What is true for most TPS holders is that ending protections wouldn’t just affect them. It would also affect their communities and even their family members who never left their home countries and rely on their remittances.

“The majority of recipients send money to our countries to support our families,” Palma said.

Can Trump’s plans to end TPS be stopped?

Trump has the power to end TPS protections, but it would be unusual to do so well before they are set to expire.

“The way that TPS decisions typically work and the way that the statute is designed is that new decisions with regard to TPS are supposed to be made in the period immediately before the end of the period of designation for TPS holders,” said Emi MacLean, senior staff attorney at the ACLU of Northern California.

That means that Palma and other immigrant advocates may be able to buy some time for TPS recipients whose status is set to expire soon if they can convince the Biden administration to renew their status for another 18 months. But even if they are successful, Trump may still try to revoke their protections prematurely.

“I can’t say definitively that [the Trump administration is] not going to try to do something that is atypical,” MacLean said.

The clearest path (and the one Trump followed in his first term) is to just not renew TPS protections when they expire. However, if Trump does decide to end TPS protections early, his decision will likely face legal challenges.

During Trump’s first term, he tried to terminate TPS protections for about 400,000 citizens of El Salvador, Honduras, and Haiti, among nationals of other countries. He argued that conditions in those countries had improved enough that their citizens could safely return. Senior State Department officials disagreed, arguing that ending TPS would destabilize the three countries and that any wind-down period should span several years.
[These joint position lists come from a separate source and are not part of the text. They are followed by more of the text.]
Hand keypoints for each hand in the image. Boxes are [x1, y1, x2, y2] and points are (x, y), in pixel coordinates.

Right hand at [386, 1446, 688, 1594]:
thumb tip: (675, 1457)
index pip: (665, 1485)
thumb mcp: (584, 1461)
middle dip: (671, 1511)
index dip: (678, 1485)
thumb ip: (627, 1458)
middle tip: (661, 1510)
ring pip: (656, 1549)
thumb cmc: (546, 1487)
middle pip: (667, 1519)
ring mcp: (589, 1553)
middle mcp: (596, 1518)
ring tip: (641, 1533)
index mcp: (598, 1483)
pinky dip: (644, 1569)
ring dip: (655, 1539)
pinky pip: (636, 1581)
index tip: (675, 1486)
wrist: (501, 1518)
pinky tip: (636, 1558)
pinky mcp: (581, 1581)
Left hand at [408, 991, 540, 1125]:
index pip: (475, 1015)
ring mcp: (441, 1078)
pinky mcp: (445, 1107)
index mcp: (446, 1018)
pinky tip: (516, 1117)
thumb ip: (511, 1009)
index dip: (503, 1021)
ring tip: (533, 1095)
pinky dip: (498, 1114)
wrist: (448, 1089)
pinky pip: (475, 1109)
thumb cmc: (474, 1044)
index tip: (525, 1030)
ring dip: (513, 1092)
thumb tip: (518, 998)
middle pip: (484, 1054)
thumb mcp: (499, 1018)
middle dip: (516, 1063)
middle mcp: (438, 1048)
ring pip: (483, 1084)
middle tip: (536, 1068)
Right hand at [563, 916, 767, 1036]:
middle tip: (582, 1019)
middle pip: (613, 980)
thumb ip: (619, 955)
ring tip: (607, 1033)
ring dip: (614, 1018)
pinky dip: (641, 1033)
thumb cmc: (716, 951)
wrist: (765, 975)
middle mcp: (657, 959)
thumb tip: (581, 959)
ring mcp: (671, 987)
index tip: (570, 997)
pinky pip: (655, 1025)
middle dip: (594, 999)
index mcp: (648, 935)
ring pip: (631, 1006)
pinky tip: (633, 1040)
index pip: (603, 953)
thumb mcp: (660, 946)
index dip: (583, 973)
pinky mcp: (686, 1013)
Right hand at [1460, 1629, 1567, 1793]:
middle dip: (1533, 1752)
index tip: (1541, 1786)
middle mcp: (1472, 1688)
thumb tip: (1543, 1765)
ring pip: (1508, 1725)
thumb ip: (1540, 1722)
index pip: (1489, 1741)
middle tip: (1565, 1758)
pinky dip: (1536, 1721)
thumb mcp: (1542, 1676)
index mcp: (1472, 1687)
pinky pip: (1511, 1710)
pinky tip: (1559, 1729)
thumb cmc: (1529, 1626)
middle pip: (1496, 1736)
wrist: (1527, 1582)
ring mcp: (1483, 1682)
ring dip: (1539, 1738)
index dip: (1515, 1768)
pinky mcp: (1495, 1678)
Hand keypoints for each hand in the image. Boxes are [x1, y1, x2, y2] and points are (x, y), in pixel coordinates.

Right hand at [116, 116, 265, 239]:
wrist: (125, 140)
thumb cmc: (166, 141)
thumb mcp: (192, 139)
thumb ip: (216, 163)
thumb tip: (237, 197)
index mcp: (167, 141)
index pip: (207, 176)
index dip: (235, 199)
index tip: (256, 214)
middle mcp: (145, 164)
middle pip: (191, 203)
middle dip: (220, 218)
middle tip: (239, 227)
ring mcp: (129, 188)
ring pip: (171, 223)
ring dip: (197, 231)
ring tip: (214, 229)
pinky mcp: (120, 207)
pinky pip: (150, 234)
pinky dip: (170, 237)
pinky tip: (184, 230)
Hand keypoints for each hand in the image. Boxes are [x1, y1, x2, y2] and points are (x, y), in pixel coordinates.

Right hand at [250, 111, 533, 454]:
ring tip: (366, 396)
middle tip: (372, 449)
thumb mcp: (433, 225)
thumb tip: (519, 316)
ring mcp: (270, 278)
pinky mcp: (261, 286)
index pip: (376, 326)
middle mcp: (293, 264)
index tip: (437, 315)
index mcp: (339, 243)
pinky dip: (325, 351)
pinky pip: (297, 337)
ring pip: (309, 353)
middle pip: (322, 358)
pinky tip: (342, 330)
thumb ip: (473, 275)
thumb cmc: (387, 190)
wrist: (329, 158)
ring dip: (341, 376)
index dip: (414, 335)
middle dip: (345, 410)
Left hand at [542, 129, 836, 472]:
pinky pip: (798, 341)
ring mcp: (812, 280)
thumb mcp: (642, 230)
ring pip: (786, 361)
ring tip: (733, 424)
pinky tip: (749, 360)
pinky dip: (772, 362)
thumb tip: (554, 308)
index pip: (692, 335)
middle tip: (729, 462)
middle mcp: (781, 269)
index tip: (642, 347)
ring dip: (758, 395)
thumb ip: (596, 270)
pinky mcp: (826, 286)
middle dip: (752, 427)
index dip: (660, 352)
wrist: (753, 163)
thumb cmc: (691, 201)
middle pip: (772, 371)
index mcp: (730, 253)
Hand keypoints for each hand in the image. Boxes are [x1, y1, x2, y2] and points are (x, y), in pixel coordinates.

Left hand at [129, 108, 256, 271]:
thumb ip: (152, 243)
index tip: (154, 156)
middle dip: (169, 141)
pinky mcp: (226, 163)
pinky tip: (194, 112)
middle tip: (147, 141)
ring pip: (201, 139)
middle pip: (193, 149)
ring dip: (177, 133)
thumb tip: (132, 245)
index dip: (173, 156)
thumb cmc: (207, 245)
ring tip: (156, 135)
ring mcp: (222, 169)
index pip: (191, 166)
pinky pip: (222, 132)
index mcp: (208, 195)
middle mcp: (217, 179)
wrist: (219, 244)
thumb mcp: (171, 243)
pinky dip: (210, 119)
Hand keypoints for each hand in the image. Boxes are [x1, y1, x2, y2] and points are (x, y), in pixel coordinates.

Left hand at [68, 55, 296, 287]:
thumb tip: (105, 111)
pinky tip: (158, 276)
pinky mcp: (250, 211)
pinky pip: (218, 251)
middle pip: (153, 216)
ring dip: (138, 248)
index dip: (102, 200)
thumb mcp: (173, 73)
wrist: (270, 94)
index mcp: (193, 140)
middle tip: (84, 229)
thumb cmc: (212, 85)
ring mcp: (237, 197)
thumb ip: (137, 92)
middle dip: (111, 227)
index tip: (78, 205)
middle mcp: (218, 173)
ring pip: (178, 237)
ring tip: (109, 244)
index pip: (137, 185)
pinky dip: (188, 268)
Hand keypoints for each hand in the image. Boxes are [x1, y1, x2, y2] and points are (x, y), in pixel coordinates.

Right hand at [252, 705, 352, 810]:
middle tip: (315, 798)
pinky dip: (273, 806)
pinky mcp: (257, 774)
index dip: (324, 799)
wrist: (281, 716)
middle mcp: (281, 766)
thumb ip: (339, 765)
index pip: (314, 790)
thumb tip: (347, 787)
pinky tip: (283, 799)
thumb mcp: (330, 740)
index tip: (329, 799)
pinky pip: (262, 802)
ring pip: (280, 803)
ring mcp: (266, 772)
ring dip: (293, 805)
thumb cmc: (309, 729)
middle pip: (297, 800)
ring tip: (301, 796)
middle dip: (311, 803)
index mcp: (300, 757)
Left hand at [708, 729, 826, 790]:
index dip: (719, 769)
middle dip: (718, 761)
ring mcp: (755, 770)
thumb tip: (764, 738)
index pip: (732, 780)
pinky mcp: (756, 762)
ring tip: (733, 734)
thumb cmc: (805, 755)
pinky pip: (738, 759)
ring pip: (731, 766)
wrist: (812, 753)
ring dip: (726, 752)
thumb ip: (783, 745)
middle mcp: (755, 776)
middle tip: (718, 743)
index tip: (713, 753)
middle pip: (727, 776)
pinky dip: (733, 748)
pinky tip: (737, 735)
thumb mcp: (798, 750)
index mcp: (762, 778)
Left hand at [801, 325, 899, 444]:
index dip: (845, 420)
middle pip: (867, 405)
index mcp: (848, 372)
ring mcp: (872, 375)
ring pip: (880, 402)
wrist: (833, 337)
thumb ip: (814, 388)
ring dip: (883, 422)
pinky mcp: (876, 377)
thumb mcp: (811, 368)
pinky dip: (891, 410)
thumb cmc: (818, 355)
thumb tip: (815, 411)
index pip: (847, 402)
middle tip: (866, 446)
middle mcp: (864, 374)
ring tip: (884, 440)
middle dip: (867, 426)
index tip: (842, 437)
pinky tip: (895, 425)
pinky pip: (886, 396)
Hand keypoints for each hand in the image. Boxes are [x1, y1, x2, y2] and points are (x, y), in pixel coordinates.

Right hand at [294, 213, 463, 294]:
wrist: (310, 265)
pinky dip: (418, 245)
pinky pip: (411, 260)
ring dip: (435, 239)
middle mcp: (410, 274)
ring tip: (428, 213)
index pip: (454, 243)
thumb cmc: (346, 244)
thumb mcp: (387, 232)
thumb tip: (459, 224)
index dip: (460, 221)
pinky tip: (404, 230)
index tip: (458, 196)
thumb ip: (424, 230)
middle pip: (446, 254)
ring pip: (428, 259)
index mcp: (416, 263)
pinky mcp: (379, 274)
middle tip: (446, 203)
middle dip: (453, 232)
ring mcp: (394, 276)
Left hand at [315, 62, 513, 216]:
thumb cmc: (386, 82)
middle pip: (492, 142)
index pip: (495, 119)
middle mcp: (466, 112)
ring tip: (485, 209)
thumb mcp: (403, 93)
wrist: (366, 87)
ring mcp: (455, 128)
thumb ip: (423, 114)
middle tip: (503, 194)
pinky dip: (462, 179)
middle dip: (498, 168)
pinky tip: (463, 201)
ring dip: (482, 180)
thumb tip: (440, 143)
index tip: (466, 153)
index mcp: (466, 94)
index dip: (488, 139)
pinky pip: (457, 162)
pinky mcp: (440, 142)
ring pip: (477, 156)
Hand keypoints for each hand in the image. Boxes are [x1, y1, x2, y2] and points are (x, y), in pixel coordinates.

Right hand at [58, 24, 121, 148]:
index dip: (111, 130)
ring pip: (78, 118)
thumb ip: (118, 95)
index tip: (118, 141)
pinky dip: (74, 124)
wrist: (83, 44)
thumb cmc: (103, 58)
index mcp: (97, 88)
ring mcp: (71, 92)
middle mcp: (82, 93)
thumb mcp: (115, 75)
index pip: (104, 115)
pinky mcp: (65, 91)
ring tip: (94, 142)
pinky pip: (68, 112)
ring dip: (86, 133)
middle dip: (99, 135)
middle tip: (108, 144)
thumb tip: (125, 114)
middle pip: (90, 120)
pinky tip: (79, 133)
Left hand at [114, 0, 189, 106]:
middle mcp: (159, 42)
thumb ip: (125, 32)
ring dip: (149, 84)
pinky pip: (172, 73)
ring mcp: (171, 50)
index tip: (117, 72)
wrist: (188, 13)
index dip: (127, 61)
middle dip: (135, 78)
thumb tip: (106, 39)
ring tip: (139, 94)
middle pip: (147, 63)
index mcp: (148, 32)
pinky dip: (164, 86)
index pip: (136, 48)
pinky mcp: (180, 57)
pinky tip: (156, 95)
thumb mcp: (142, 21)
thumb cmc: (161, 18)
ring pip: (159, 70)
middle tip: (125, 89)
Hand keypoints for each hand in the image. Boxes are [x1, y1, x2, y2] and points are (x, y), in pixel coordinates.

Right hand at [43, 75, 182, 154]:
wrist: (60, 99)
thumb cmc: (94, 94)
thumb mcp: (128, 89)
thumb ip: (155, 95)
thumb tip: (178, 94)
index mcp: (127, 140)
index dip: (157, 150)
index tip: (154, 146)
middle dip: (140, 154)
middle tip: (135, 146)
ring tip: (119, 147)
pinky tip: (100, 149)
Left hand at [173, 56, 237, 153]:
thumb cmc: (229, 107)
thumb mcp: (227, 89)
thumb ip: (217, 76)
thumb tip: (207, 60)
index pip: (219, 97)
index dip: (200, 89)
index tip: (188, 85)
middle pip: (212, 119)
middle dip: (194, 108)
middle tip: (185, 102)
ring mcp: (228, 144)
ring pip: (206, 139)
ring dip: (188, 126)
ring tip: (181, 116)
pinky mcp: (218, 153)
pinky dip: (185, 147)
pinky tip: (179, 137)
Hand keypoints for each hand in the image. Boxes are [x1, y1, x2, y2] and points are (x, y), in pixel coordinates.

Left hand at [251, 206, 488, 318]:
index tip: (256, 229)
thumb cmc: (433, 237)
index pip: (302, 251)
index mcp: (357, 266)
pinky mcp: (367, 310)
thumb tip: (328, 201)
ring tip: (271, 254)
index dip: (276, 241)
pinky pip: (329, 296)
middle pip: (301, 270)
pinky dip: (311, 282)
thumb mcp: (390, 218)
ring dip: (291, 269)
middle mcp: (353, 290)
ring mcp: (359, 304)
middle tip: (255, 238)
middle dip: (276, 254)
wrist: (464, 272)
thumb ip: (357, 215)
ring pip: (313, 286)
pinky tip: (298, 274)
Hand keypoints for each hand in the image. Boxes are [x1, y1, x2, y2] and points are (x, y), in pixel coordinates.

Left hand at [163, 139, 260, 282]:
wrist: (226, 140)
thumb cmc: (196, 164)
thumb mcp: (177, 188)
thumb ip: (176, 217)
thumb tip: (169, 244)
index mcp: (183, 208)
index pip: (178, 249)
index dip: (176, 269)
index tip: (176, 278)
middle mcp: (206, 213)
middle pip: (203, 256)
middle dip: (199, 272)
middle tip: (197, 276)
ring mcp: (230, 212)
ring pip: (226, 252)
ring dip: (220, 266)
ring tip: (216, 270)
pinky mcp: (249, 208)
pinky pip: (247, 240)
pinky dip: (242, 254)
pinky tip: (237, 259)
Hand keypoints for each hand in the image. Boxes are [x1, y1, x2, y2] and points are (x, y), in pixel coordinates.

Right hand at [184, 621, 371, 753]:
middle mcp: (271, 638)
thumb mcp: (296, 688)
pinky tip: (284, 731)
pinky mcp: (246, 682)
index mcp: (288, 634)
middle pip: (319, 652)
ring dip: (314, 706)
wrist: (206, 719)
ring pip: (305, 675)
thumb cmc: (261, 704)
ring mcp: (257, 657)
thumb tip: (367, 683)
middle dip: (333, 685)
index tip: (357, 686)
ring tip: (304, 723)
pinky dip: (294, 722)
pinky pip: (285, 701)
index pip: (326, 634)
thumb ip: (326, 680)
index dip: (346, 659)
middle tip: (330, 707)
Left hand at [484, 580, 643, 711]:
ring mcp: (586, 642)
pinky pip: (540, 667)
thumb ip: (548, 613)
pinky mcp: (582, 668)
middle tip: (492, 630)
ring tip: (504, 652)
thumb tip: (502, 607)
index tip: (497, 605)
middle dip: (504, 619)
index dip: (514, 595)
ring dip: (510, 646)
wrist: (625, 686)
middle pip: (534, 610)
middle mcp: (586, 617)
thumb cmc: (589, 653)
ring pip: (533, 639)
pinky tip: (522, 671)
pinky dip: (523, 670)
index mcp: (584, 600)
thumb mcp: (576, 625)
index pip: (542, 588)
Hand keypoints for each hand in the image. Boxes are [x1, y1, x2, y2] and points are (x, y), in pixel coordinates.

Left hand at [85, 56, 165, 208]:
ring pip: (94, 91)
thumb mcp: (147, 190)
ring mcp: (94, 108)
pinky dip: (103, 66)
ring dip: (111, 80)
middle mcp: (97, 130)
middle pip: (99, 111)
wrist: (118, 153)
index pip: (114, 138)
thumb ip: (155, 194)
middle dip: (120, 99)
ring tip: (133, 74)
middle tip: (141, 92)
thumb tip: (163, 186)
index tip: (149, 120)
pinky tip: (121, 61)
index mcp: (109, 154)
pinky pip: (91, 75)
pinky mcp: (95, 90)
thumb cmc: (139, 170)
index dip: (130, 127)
In 2018, immigrant advocates sued the Trump administration, alleging that the president’s decision to end TPS was motivated by racism and that it unlawfully forced the US-citizen children of TPS holders to either separate from their families or live in a foreign country. They also asserted that Trump didn’t follow the correct agency procedures in his efforts to end the benefit, which involve evaluating the current conditions in the countries covered by TPS.

A federal court temporarily blocked Trump from following through while legal battles played out, and cases continued well after Biden took office. In June 2023, Biden finally rescinded Trump’s terminations of TPS and extended it for the affected countries. The lawsuits were dismissed as a result, but immigrant advocates are preparing to go back to court if Trump tries to end TPS again.

MacLean suggested that some of the same legal arguments may apply this time around. She pointed to Trump’s racist comments about Haitians on the campaign trail as evidence that any termination of their TPS status may be similarly racially motivated.

While the exact contours of their legal arguments may depend on what happens in the coming months and who is affected, MacLean said it is clear that “any sort of broad-based effort to terminate TPS would almost certainly face really serious legal hurdles.”

The one other way Trump could try to end TPS would be to request congressional help: Congress could also repeal TPS entirely, as Project 2025 proposes. Given congressional gridlock on the issue of immigration and the narrow Republican margin in the House and Senate, however, that path seems unlikely.